# Adjustable Dado jig - setup problems



## rovenm (Sep 11, 2009)

I just got my new router and decided to build an adjustable dado jig.

I replaced the router base with a 7 inch base (the router came with a 6" base) and built my jig as per the instructions provided. When I tried to do a trial dado cut on a piece of scrap, I noticed that the 1/4 inch straigh bit did not align perfectly with one of the sides of the jib. There was a gap of approx. 1/8" resulting in the dado being smaller than the planned size. 

What seems to be the problem here? Is it because the bit is not centered perfectly with the new router base? when the two boards (fixed and adjustable) are butted together, the 7" base fits in perfectly but the dado is off by 1/8". 
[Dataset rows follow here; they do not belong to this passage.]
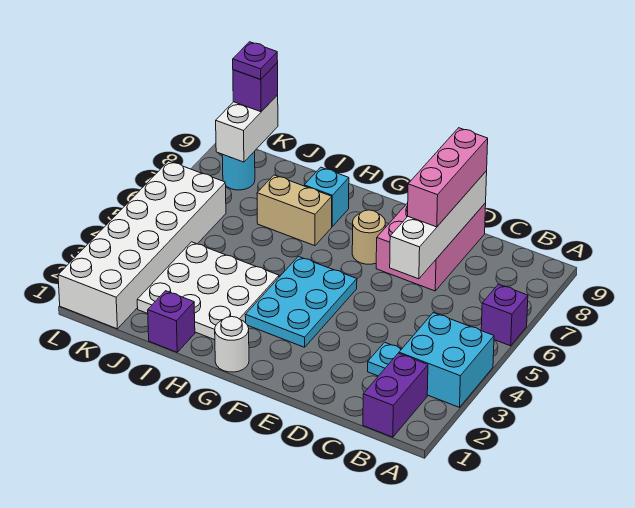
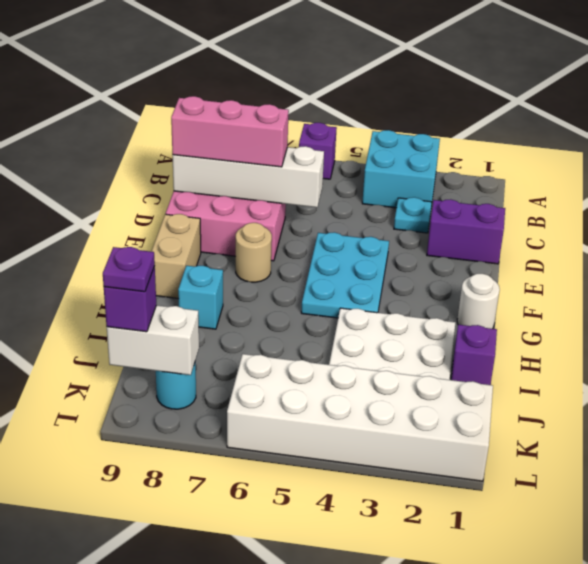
purple 1x2 brick [363,353,428,437] -> purple 1x2 brick moved to [427,199,505,264]
cyan 2x3 plate [245,256,357,347] -> cyan 2x3 plate turned to [301,232,389,318]
tan 1x2 brick [257,175,332,246] -> tan 1x2 brick moved to [151,214,201,299]

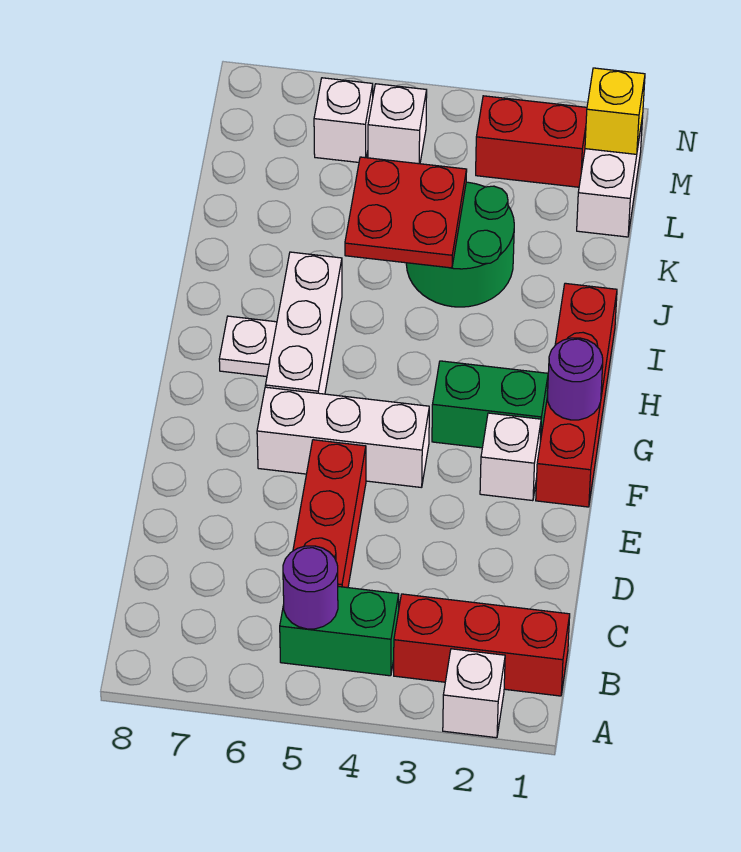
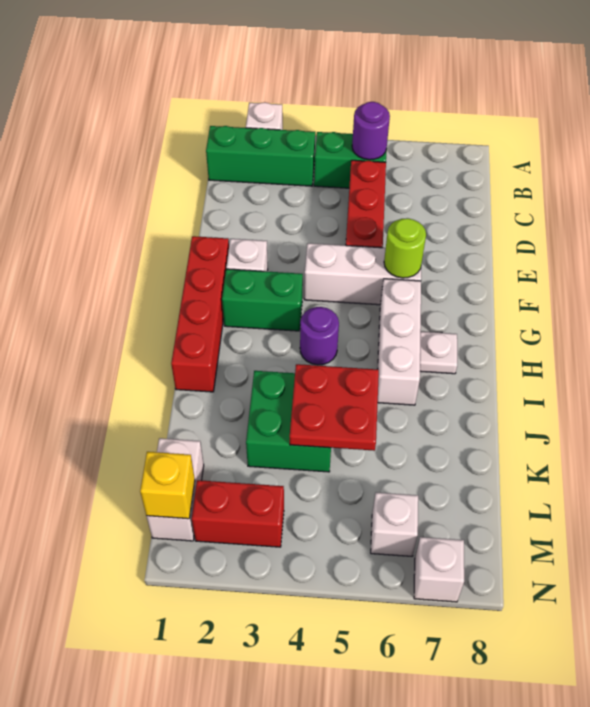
red 1x3 brick [394,594,570,696] -> green 1x3 brick [206,126,315,186]
none -> lime 1x1 round brick [384,218,426,278]
purple 1x1 round brick [547,338,603,420] -> purple 1x1 round brick moved to [300,307,339,365]
green 2x2 round brick [406,182,514,307] -> green 2x2 brick [246,371,331,472]
white 1x1 brick [368,84,427,164] -> white 1x1 brick moved to [414,537,464,602]

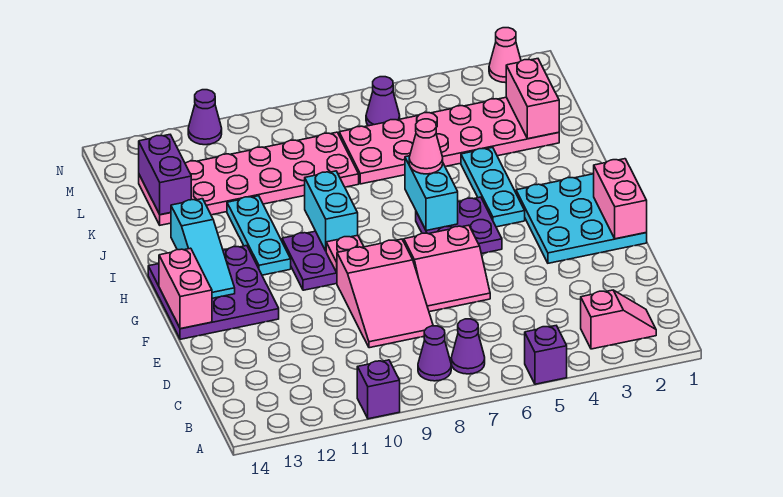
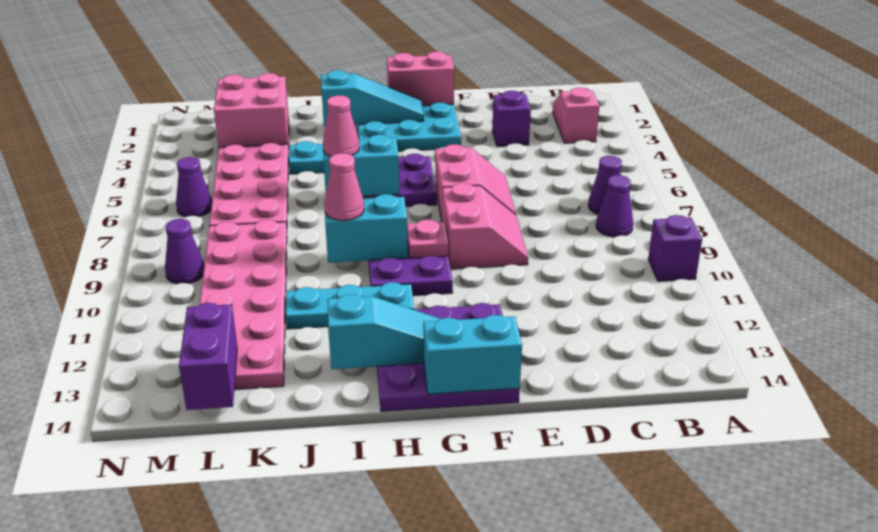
purple 1x1 brick [525,326,567,384] -> purple 1x1 brick moved to [492,91,531,146]
pink 2x3 slope [337,239,433,348] -> pink 2x2 slope [442,183,528,269]
pink 1x2 brick [159,248,212,329] -> cyan 1x2 brick [423,315,522,394]
none -> cyan 1x3 slope [321,70,424,126]
pink 1x2 brick [506,59,559,139] -> pink 2x2 brick [214,73,288,148]
purple 1x2 brick [139,135,191,215] -> purple 1x2 brick turned to [179,303,237,410]
pink 1x1 cone [489,28,521,83] -> pink 1x1 cone moved to [324,153,364,221]
purple 1x1 cone [188,90,222,145] -> purple 1x1 cone moved to [165,219,204,284]

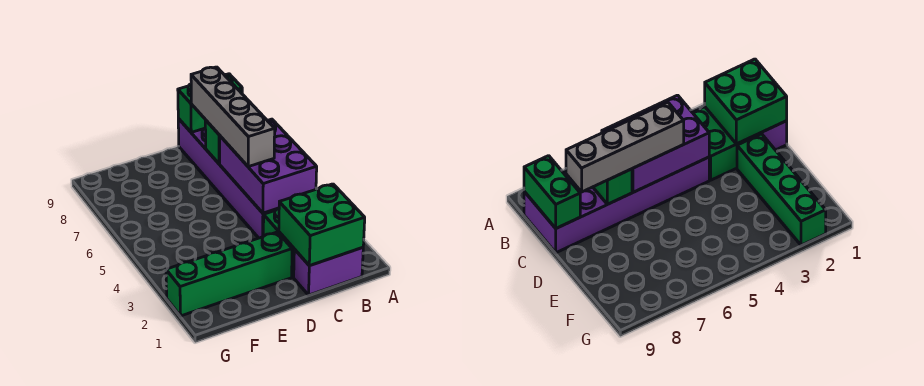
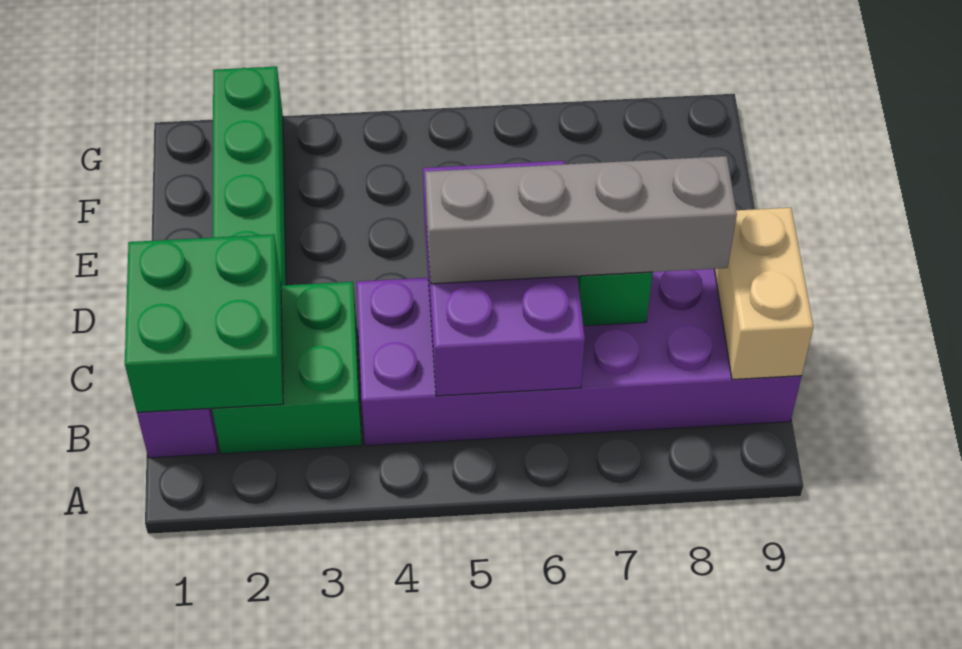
purple 2x3 brick [220,119,317,213] -> purple 2x3 brick turned to [423,161,585,396]
green 1x2 brick [178,74,242,132] -> tan 1x2 brick [714,208,814,380]

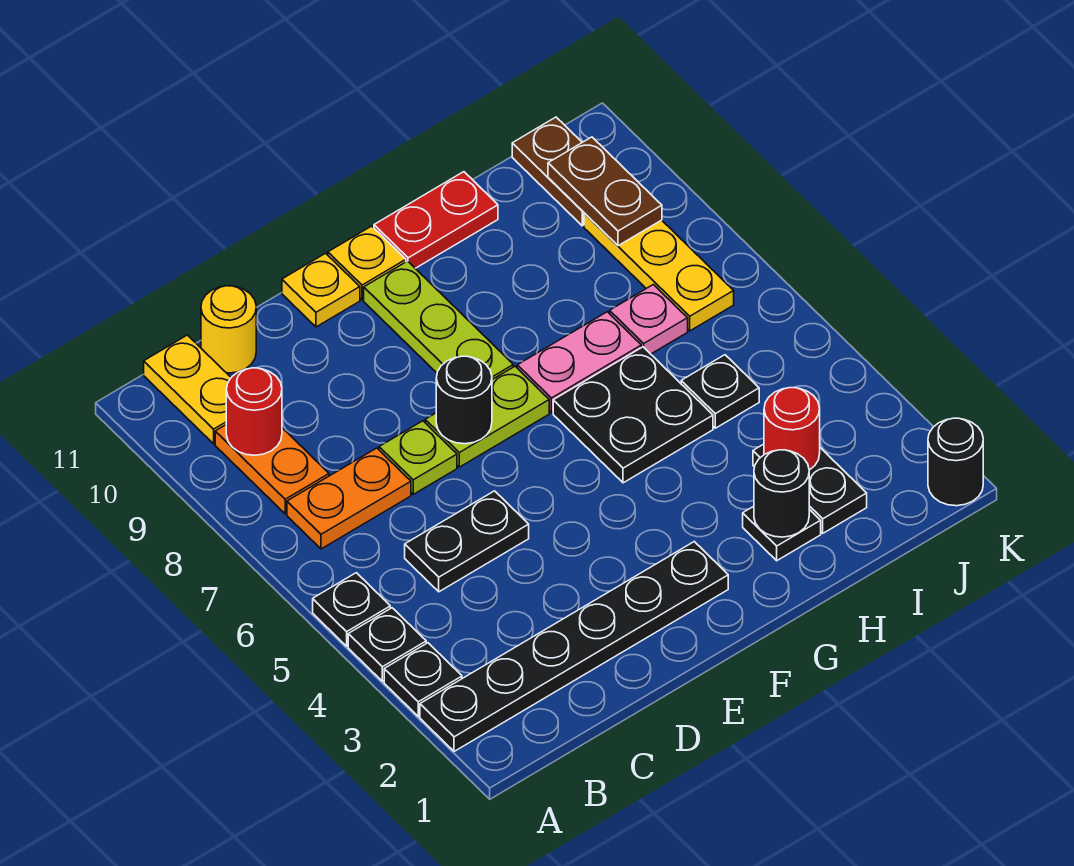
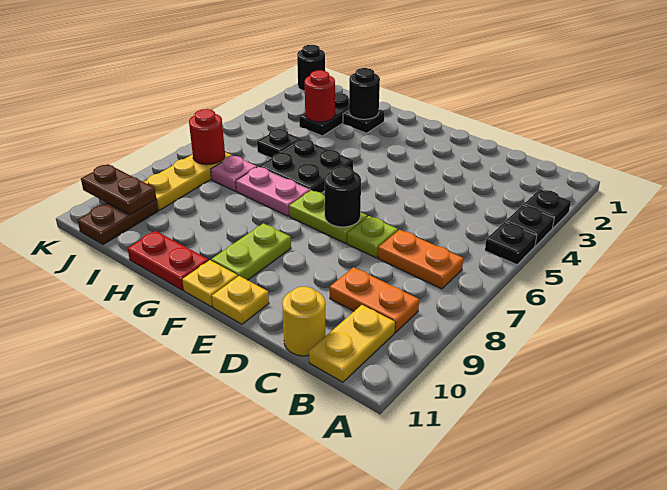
black 1x6 plate [420,542,728,751] -> none
orange 1x2 plate [215,425,329,514] -> orange 1x2 plate turned to [330,267,419,333]
red 1x1 round brick [226,368,282,455] -> red 1x1 round brick moved to [189,109,225,165]
black 1x2 plate [405,491,529,592] -> none
lime 1x3 plate [364,261,513,380] -> lime 1x2 plate [211,223,291,280]
brown 1x2 plate [548,137,662,246] -> brown 1x2 plate turned to [81,164,156,215]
Any suggestions are highly appreciated.

thanks

Roven


----------



## jschaben (Jun 21, 2009)

rovenm said:


> I just got my new router and decided to build an adjustable dado jig.
> 
> I replaced the router base with a 7 inch base (the router came with a 6" base) and built my jig as per the instructions provided. When I tried to do a trial dado cut on a piece of scrap, I noticed that the 1/4 inch straigh bit did not align perfectly with one of the sides of the jib. There was a gap of approx. 1/8" resulting in the dado being smaller than the planned size.
> 
> ...


I assume you want to set it up with the 1/4" bit. Regardless of the size bit, When the router base is set snugly between the guides, there should be a gap exactly the size of the bit you set it up with. If I am reading you correctly, all you need to do is install the bit you want to use and route through both edges of the adjustable part at the same time.
Sounds like you just missed the last step of the instructions. 
I am also assuming you are using about the same set of instructions that I did. 
One thing I did change on mine is I set mine up to reference a guide bushing. That way I can pick up any router that takes a guide bush and use it. I have 3 routers with 4 bases and 3 different base plates.:wacko: but they all will take a guide bush.:dance3:


----------



## bobj3 (Jan 17, 2006)

Hi Roven

1st. let me say most router base plates are NOT true with the bit 

Here's a jig that doesn't need the base to be true,it works off the brass guides that it always true,, it's a very simple jig to make and use and they always come out right on the button..you can use it for all your dado slots (1/8" to 3/4") plus rabbits 

http://www.routerforums.com/jigs-fixtures/2711-dado-jig-plunge-router.html

===========




rovenm said:


> I just got my new router and decided to build an adjustable dado jig.
> 
> I replaced the router base with a 7 inch base (the router came with a 6" base) and built my jig as per the instructions provided. When I tried to do a trial dado cut on a piece of scrap, I noticed that the 1/4 inch straigh bit did not align perfectly with one of the sides of the jib. There was a gap of approx. 1/8" resulting in the dado being smaller than the planned size.
> 
> ...


----------